> PROBLEM REQUIREMENTS
Filter the records below, keeping only lines with the string "pixels".

> Document structure recognition data
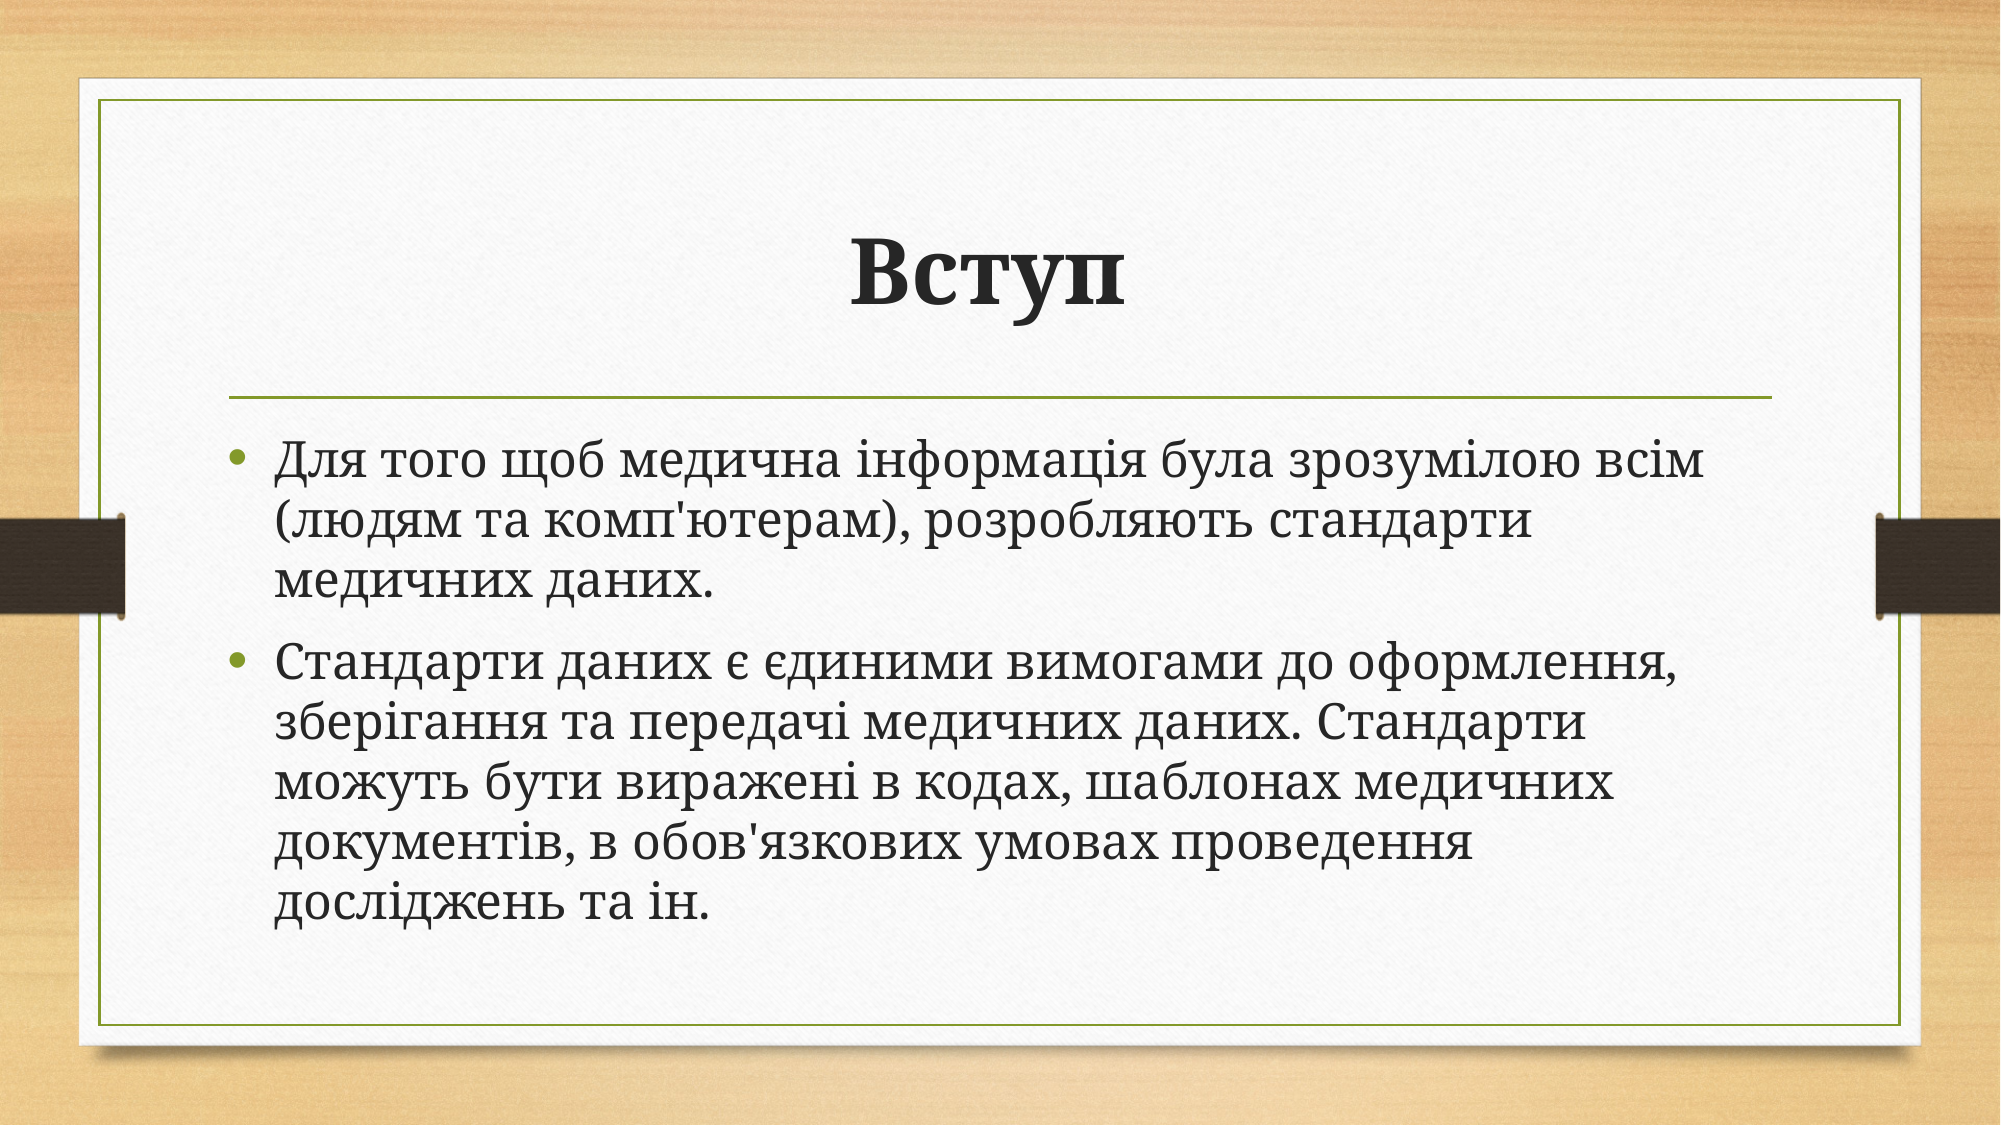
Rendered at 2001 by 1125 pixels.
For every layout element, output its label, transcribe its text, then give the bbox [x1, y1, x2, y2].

title Вступ [212, 161, 1788, 375]
picture [0, 0, 2001, 1125]
list Для того щоб медична інформація була зрозумілою всім (людям та комп'ютерам), розробляють стандарти медичних да­них. Стандарти даних є єдиними вимогами до оформлення, зберігання та передачі медичних даних. Стандарти можуть бути виражені в кодах, шаблонах медичних документів, в обов'язкових умовах проведення досліджень та ін. [212, 419, 1788, 964]
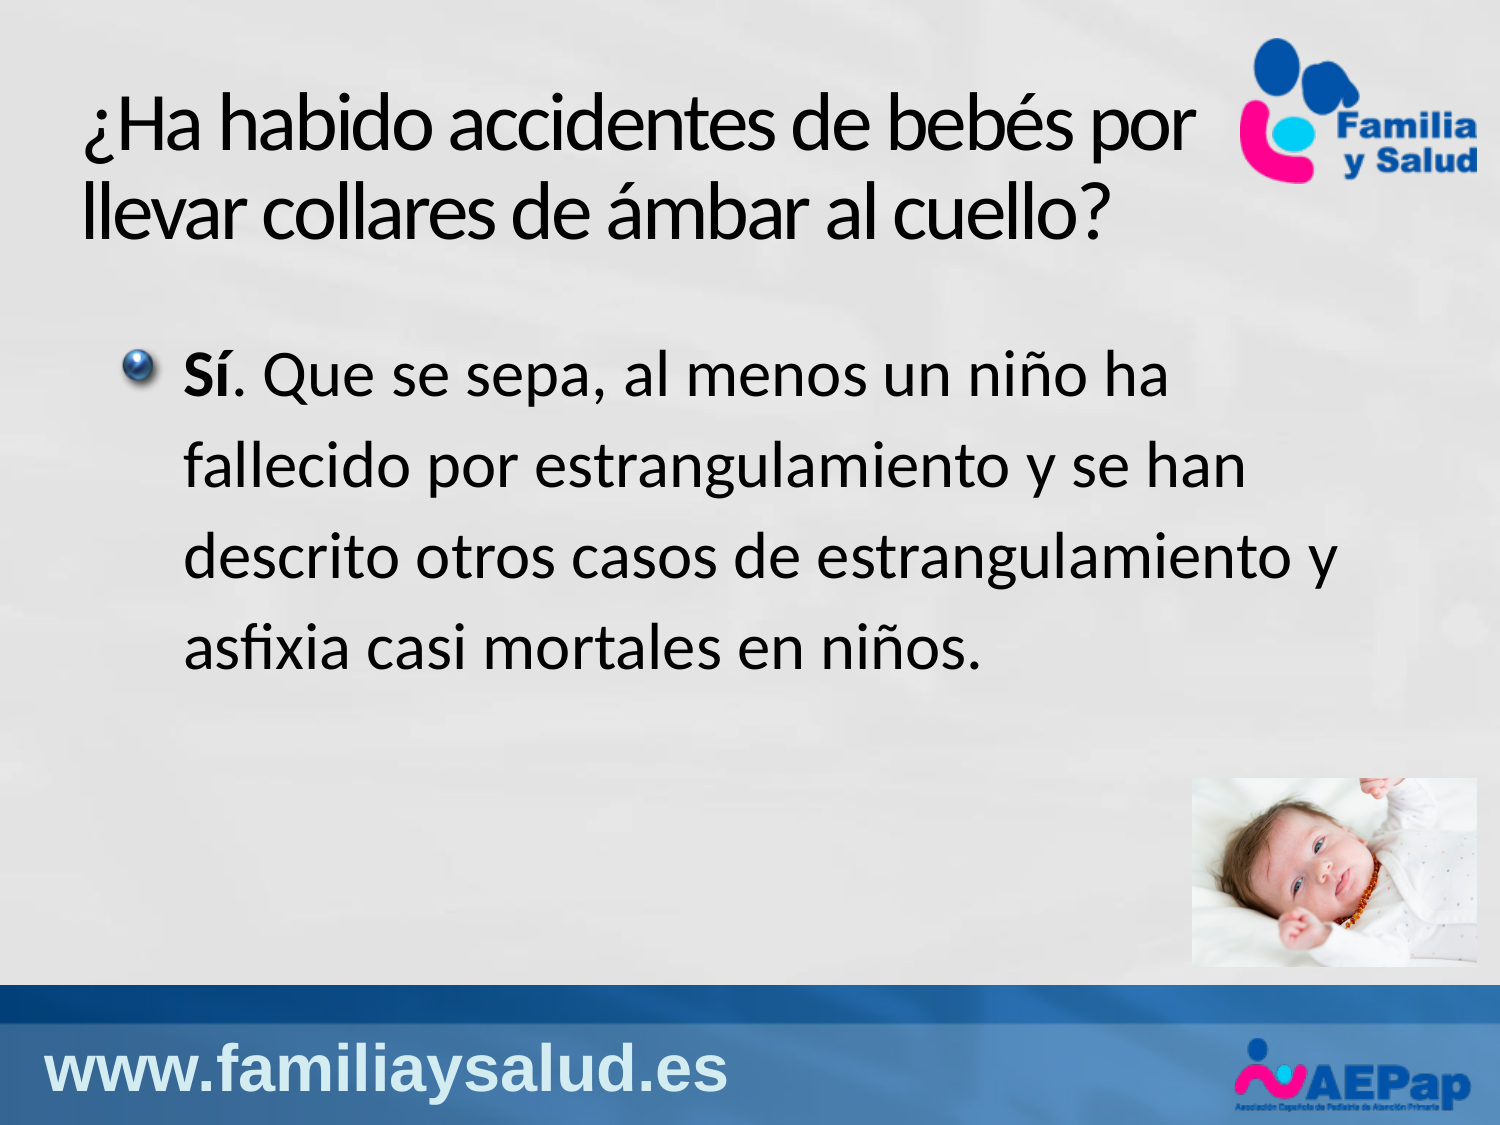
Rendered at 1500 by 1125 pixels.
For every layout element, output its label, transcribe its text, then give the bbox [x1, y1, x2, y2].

> SOLUTION
Rendered at 2001 by 1125 pixels.
Rendered at 1500 by 1125 pixels.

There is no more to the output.